On this evidence Bristol are more of a force than their 10th position last season suggests. The way they harried and hustled Northampton suggests 1991-92 was an aberration.
It is a tribute to the overall experience of Northampton's international forwards that, despite the pace of the game and the ferocity of some of the exchanges, they could still do enough to stop it getting out of hand. Northampton and Wayne Shelford have come to be synonymous. Whereas in a game at the end of last season the great New Zealander had been able to showboat, play fast and loose, popping up in some unlikely places, yesterday he had to lend all hands to the pump. So did Tim Rodber, his apprentice, Martin Bayfield, Gary Pearce and the lively John Olver.
Bayfield had his fill in the line-out, though why it was felt necessary to lift him again and again, for which Northampton were penalised at least once, goodness only knows. In the opening minutes this 6ft 10in giant helped the Saints to weather the storm.
Neither side will want to play again in a match that was so dominated by the piercing screech of the referee's whistle. Little wonder it was so crash, bang, wallop. It was stop-start from beginning to end. There were 32 penalties and free-kicks in the first half alone. Referee Chris Rees may have been technically correct every single time he blew up, though I doubt it, but he was pernickety.

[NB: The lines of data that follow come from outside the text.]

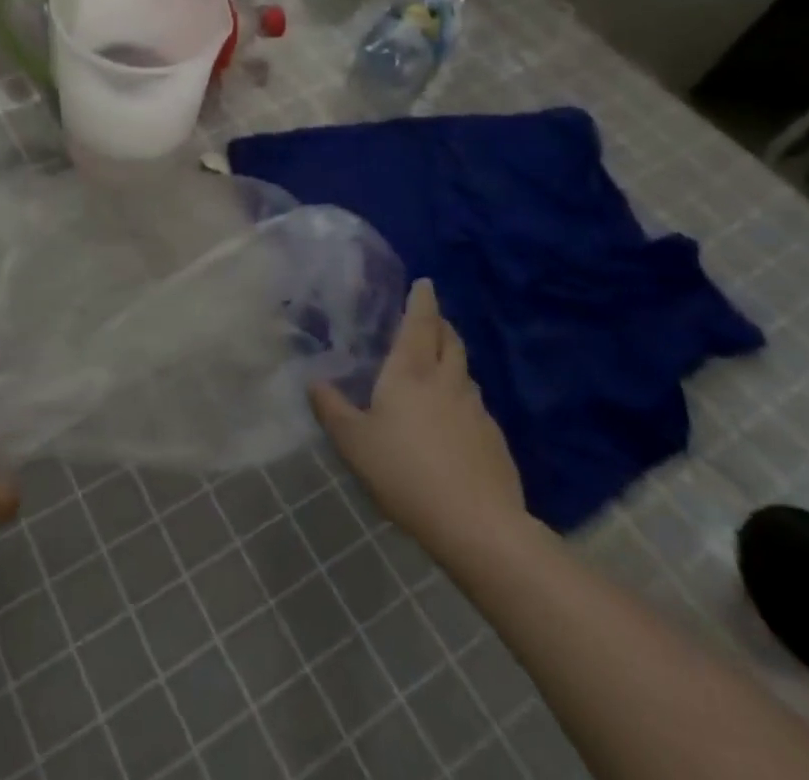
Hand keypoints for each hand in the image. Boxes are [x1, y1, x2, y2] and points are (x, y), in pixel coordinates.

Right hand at [310, 279, 524, 553]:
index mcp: (410, 372)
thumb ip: (331, 408)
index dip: (422, 300)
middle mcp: (446, 381)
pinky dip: (461, 395)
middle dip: (440, 324)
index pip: (420, 323)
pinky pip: (474, 403)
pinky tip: (451, 417)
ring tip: (436, 364)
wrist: (479, 526)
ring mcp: (476, 410)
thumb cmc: (406, 473)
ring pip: (464, 371)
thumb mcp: (353, 442)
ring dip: (451, 358)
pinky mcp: (494, 440)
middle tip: (428, 318)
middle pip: (449, 340)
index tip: (424, 282)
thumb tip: (314, 381)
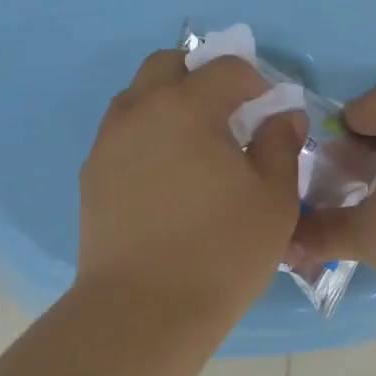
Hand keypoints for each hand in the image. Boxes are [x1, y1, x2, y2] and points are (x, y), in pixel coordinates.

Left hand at [78, 49, 305, 319]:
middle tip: (225, 110)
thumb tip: (283, 116)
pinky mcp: (91, 173)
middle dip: (199, 74)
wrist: (141, 311)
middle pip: (167, 64)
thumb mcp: (273, 199)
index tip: (267, 106)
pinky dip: (145, 132)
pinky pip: (120, 132)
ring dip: (167, 100)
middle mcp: (141, 110)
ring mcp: (109, 141)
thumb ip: (280, 145)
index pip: (225, 68)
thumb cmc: (220, 251)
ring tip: (192, 141)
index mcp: (187, 106)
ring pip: (137, 95)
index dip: (253, 79)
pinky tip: (164, 173)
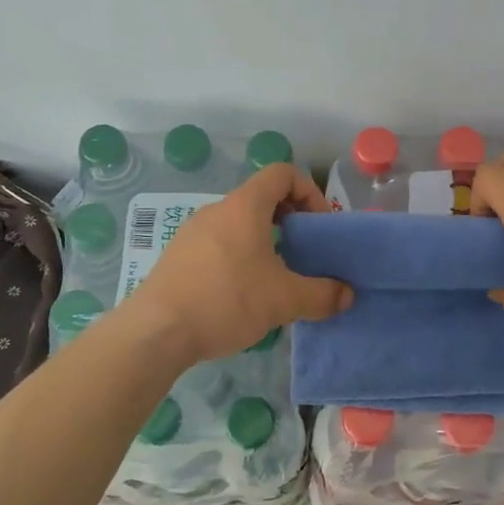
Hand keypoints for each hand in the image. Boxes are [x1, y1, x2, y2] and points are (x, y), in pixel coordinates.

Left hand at [119, 162, 353, 365]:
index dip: (309, 192)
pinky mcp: (178, 256)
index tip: (318, 225)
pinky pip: (218, 244)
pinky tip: (242, 295)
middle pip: (261, 199)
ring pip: (239, 224)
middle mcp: (217, 210)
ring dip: (264, 241)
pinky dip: (239, 257)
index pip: (282, 173)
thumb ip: (321, 295)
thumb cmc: (226, 300)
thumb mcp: (284, 300)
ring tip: (275, 279)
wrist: (156, 331)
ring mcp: (192, 232)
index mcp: (244, 206)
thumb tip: (347, 295)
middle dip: (289, 221)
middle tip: (303, 254)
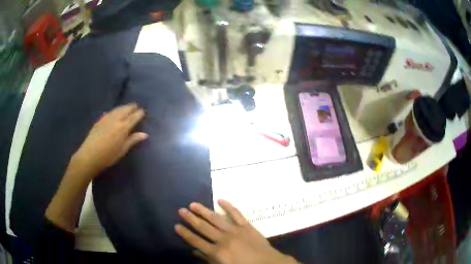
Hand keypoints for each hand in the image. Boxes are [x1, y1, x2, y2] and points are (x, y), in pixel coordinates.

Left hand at [71, 103, 147, 176]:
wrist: (90, 155)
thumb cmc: (108, 156)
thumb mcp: (122, 150)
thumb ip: (132, 140)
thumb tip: (144, 134)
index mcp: (123, 128)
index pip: (133, 117)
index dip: (139, 113)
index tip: (143, 111)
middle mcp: (115, 120)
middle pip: (125, 110)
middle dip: (131, 107)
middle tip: (136, 105)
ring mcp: (106, 118)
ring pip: (117, 109)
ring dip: (123, 107)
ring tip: (127, 106)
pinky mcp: (100, 120)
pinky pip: (109, 112)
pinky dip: (114, 111)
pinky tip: (114, 112)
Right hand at [175, 200, 296, 263]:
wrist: (267, 263)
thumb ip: (208, 259)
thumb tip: (195, 251)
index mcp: (217, 252)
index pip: (196, 241)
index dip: (185, 233)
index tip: (176, 225)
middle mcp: (223, 239)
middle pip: (203, 227)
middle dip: (190, 219)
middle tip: (181, 210)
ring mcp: (235, 231)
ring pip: (215, 219)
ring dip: (203, 211)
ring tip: (193, 204)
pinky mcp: (246, 226)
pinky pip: (236, 214)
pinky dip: (228, 206)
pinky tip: (220, 200)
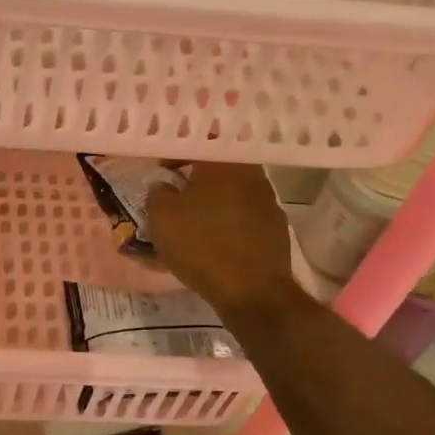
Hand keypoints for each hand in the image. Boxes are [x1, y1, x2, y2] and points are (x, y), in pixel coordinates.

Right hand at [147, 163, 300, 319]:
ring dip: (214, 201)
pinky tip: (216, 241)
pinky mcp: (276, 228)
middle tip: (177, 193)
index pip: (198, 144)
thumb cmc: (201, 245)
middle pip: (219, 168)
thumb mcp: (161, 216)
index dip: (176, 154)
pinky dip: (229, 222)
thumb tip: (164, 186)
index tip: (161, 170)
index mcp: (222, 164)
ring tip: (194, 221)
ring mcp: (268, 201)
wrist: (252, 290)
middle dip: (196, 178)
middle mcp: (251, 174)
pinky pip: (245, 216)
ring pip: (233, 192)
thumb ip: (158, 192)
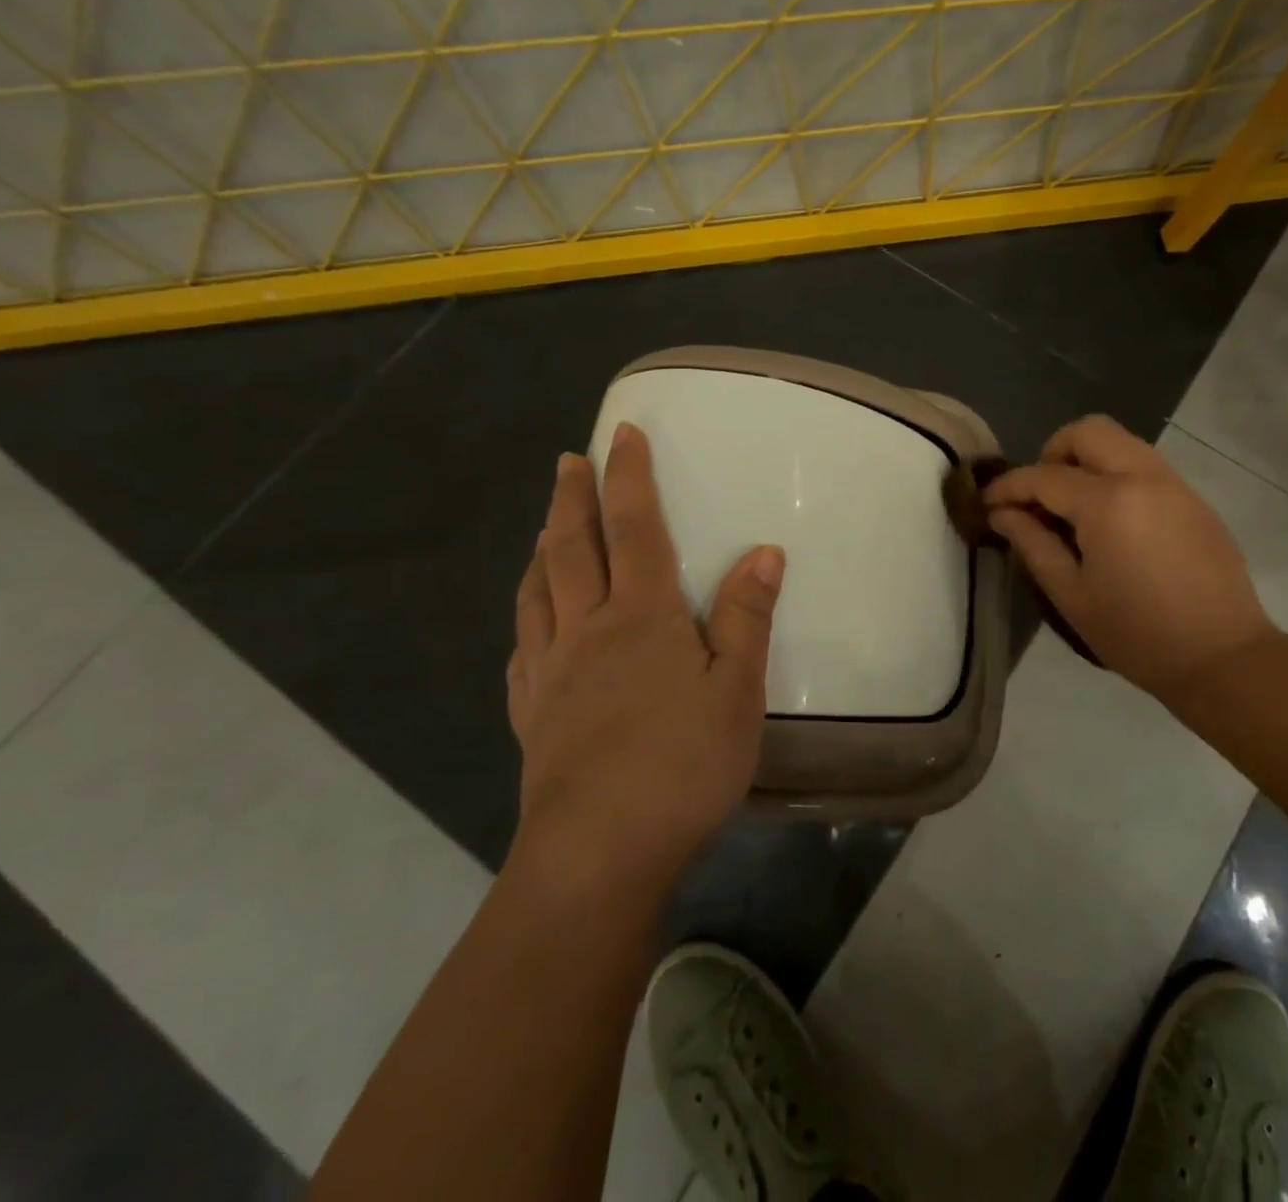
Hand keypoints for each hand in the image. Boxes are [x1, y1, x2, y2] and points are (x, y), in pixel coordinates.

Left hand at [506, 423, 784, 887]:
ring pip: (538, 591)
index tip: (623, 434)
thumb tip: (764, 551)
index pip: (634, 528)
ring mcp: (551, 671)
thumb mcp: (737, 690)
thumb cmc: (682, 765)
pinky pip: (524, 646)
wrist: (598, 853)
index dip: (630, 478)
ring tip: (545, 526)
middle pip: (571, 548)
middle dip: (571, 498)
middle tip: (567, 461)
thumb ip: (747, 617)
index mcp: (641, 616)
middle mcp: (587, 629)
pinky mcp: (532, 713)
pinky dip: (527, 615)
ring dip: (542, 548)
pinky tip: (531, 621)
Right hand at [984, 415, 1273, 705]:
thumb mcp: (1071, 595)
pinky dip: (1116, 475)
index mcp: (1108, 503)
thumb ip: (1033, 544)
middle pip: (1089, 431)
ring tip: (1071, 507)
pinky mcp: (1194, 500)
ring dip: (1087, 460)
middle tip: (1039, 495)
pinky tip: (1110, 521)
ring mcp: (1174, 484)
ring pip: (1121, 442)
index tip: (987, 502)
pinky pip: (1145, 466)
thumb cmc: (1136, 634)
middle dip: (1052, 453)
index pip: (1044, 476)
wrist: (1222, 658)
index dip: (1009, 486)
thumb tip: (1002, 513)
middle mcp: (1143, 477)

Northampton had secured this game within 30 minutes after John Steele had kicked a penalty and then, from an indirect free-kick, Rodber was worked over for a try that Steele converted. Despite their pressure, Bristol could only score one penalty. It was kicked by Andy May, who is surely the heaviest stand-off in senior rugby.
Bristol made the running in the second half, their lively forwards being no respecters of persons. May, whose out-of-hand kicking was quite good, could not convert more than one penalty. He will have to improve his place-kicking.
Northampton: N Beal; F Packman, M Dawson, R MacNaughton, H Thorneycroft; J Steele, D Elkington; G Baldwin, J Olver (capt), G Pearce, M Bayfield, J Etheridge, T Rodber, R Tebbutt, W Shelford.
Bristol: P Hull; K Morgan, D Ring, R Knibbs, M Lloyd; A May, K Bracken; A Sharp, M Regan, D Hinkins, P Adams, A Blackmore, R Armstrong, D Eves (capt), C Barrow.
Referee: R C Rees (RFU).
Scores: Steele (pen, 3 min, 3-0); Rodber/Steele (try/conv, 28 min, 10-0); May (pen, 40 min, 10-3); May (pen, 49 min, 10-6); Steele (pen, 50 min, 13-6); Steele (pen, 71 min, 16-6).